Yacob vit en tête à tête avec sa chienne dans une maison près d’une plaine poussiéreuse où l’on n’entend plus guère le bruit des animaux. Solitaire et taciturne, il fait des petits boulots, va saluer Deborah, la serveuse de l’Hacienda, et, la nuit avancée, se perd au Minnelli, un club gay au parfum de prohibition. Voilà dix ans, Yacob a rencontré David. Deux semaines plus tard, David s’est suicidé. Les années qui suivent sont hantées par ce drame. Alors, quand il découvre que David a été envoyé loin du bourg en thérapie de conversion peu avant sa disparition, il décide de venger ceux qui veulent vivre libres. Avec La Ballade des garçons poussière, Jean Ciantar livre un premier roman à l’américaine, ample, magnétique, profond. Extrait :
« Aimer un garçon est un combat. Que les coups portent ou qu’ils restent du domaine du divertissement, il fallait rouler dans la poussière au risque de déchirer ses vêtements, il fallait dominer ses adversaires et leur refuser la moindre trêve. C’était des bleus, des yeux au beurre noir, des morsures, des croûtes, c’était une mère obligée de raccommoder encore le même blouson, des lettres de la part du proviseur, des bras et des jambes plâtrés – pour ses adversaires surtout. Jusqu’au jour où le fils des voisins l’avait conduit derrière le silo à blé pour lui montrer un nouveau jeu. »
La maison d'édition :
Les avrils :
Une ligne éditoriale sélective mais toujours généreuse. Des fictions et des récits qui disent beaucoup de nous et de notre époque. Les Avrils, une collection de littérature contemporaine portée par Sandrine Thévenet et Lola Nicolle au sein du Groupe Delcourt et au côté de tou·te·s ceux·elles qui font la vie du livre.

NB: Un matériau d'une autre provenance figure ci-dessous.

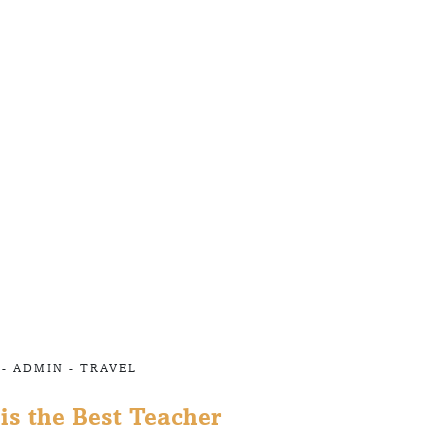
 -
ADMIN
-
TRAVEL
is the Best Teacher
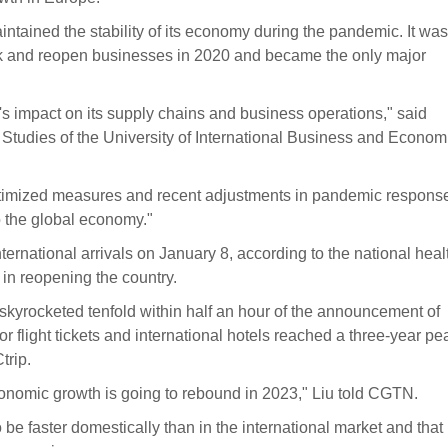
intained the stability of its economy during the pandemic. It was
ork and reopen businesses in 2020 and became the only major
 impact on its supply chains and business operations," said
O Studies of the University of International Business and Econom
s optimized measures and recent adjustments in pandemic respons
to the global economy."
ternational arrivals on January 8, according to the national heal
 in reopening the country.
skyrocketed tenfold within half an hour of the announcement of
r flight tickets and international hotels reached a three-year pe
trip.
economic growth is going to rebound in 2023," Liu told CGTN.
be faster domestically than in the international market and that i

Très beau texte dans lequel la description de la beauté des paysages pourrait disputer la première place à la poésie et la pudeur de l’écriture. L’auteur place son récit dans un espace-temps volontairement indéfini mais donne suffisamment d’indices pour que l’on comprenne très vite qu’il se déroule dans un pays ultra conservateur, religieux, homophobe et frontalier avec une région hispanophone !!! C’est une histoire d’amour, une très belle histoire d’amours. Yacob vit de petits boulots et de rencontres sans lendemain, définitivement meurtri par la mort à seize ans de son premier amour David, aculé au suicide par une famille intolérante qui l’avait contraint, comme beaucoup d’autres, à subir un séjour de redressement dans le Camp du dernier pardon de l’autre côté de la frontière. Dix ans après, ayant eu confirmation du maintien de cette institution prônant la guérison de toute déviance par la force, il n’a de cesse d’approcher ce camp pour en libérer les enfants.
Un très beau roman. Manifestement l’auteur, lui même homosexuel, se sert de ce roman comme d’un exutoire. C’est l’occasion pour lui, de se construire ce personnage qu’il n’est pas , et qu’il aurait voulu être. Le narratif du roman est pertinent. On suit avec passion le personnage principal, dans sa quête de vérité sur le suicide de son jeune ami, mais également dans sa vie quotidien au coeur des états sudistes américains et de la frontière mexicaine, dans une époque actuelle. Pour résumer ce livre, peut être la phrase de la page 73 « Aimer un garçon, c’est un combat ». L’auteur nous le prouve au sens propre et au sens figuré.
Un très beau texte, retraçant la vie d’un homme dont la jeunesse a été volée par une société conservatrice ayant poussé au suicide son amour de jeunesse. Un texte calme relatant la solitude, le voyage et la reconstruction d’un homme mis en marge par la société. Un récit prenant par la beauté des paysages décrits, mais aussi par la beauté des rencontres que le héros fait lors de son voyage.